Data entries
◇ ◇ ◇ ◇ ◇
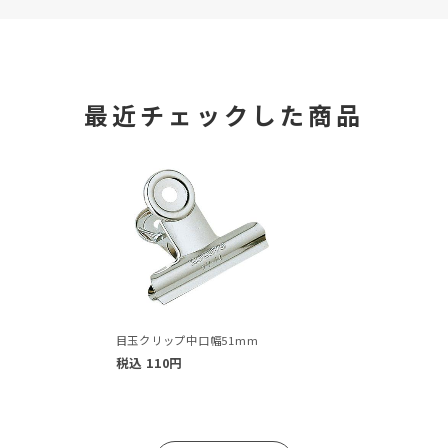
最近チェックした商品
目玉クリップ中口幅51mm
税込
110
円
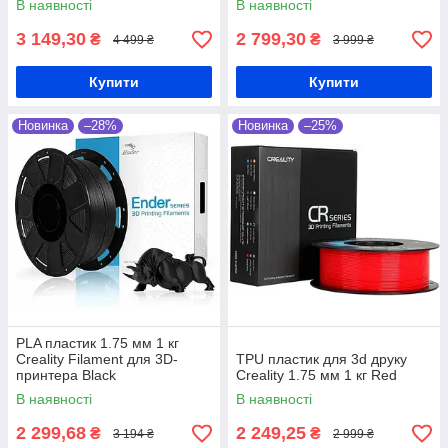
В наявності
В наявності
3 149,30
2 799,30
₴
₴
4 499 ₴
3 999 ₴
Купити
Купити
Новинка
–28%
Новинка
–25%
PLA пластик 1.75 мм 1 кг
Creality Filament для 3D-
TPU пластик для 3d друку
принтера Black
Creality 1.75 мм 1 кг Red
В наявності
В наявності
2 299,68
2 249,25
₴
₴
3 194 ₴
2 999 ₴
◇ ◇ ◇ ◇ ◇
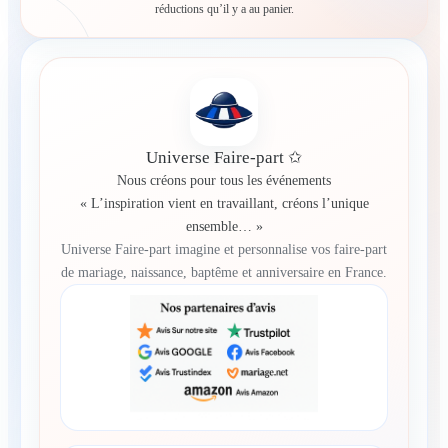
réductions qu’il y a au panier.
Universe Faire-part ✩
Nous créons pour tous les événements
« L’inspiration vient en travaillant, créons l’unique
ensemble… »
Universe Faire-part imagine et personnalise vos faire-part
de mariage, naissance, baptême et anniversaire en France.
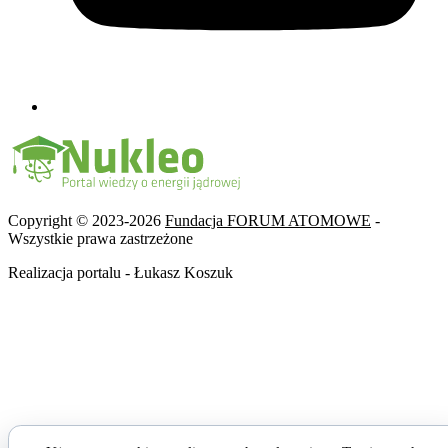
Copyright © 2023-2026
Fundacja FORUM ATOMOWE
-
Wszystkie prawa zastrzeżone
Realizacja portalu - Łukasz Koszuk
◇ ◇ ◇ ◇ ◇
Your goal: Convert the records above into a Markdown table with the columns Number and Record line. Begin at the line that contains "réductions qu’il y a au panier." and stop after the line that contains "Realizacja portalu - Łukasz Koszuk", leaving out blank lines and any pictures.

Task response:
| Number | Record line |
|---|---|
| 1 | réductions qu’il y a au panier. |
| 2 | Universe Faire-part ✩ |
| 3 | Nous créons pour tous les événements |
| 4 | « L’inspiration vient en travaillant, créons l’unique |
| 5 | ensemble… » |
| 6 | Universe Faire-part imagine et personnalise vos faire-part |
| 7 | de mariage, naissance, baptême et anniversaire en France. |
| 8 | Copyright © 2023-2026 |
| 9 | Fundacja FORUM ATOMOWE |
| 10 | - |
| 11 | Wszystkie prawa zastrzeżone |
| 12 | Realizacja portalu - Łukasz Koszuk |